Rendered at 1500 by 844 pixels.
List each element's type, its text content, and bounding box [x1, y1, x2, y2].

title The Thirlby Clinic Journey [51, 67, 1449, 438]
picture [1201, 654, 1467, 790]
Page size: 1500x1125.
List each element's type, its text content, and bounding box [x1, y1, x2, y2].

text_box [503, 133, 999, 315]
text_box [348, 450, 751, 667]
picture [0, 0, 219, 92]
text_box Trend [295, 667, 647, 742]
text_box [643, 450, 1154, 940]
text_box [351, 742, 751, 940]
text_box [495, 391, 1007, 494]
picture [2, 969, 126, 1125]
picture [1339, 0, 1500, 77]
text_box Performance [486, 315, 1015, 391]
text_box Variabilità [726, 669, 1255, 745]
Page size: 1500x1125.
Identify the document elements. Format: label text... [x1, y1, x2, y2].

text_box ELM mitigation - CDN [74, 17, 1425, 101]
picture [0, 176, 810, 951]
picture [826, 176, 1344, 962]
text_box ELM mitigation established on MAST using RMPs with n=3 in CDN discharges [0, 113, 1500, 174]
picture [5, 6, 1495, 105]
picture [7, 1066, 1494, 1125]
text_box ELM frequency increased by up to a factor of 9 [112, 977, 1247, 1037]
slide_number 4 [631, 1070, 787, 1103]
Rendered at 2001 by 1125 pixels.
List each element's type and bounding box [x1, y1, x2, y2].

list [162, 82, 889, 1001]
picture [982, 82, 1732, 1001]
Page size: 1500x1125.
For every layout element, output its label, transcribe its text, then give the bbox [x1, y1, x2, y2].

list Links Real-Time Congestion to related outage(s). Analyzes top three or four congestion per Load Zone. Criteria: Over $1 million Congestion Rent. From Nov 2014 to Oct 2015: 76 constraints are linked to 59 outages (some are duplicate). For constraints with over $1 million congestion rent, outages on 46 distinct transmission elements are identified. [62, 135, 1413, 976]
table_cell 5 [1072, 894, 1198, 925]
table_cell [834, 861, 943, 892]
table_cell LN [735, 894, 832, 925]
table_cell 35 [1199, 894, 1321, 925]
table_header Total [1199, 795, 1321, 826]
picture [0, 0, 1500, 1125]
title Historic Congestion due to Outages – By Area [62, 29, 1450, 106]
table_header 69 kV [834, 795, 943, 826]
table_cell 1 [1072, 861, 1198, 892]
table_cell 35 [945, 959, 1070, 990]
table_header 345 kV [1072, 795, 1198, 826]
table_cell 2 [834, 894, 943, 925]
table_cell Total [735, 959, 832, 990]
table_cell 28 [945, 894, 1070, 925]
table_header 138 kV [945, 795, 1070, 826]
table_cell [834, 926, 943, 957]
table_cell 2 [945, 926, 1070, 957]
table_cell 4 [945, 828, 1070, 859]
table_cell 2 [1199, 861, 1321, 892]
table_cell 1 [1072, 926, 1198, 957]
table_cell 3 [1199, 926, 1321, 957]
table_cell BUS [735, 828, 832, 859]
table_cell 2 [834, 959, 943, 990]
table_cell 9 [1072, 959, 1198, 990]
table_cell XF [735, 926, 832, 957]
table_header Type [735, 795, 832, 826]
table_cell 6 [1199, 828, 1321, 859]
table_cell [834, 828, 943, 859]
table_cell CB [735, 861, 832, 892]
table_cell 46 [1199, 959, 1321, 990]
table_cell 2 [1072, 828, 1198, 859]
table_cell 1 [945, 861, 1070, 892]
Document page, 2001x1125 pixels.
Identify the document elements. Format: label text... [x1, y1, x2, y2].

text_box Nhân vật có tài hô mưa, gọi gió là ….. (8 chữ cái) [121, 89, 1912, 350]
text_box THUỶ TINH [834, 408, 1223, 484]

--- Work task ---
Check every line of the entries above, and copy those that carry the string "pixels".

--- Solution below ---
Rendered at 1500 by 844 pixels.
Rendered at 2001 by 1125 pixels.
Document page, 2001x1125 pixels.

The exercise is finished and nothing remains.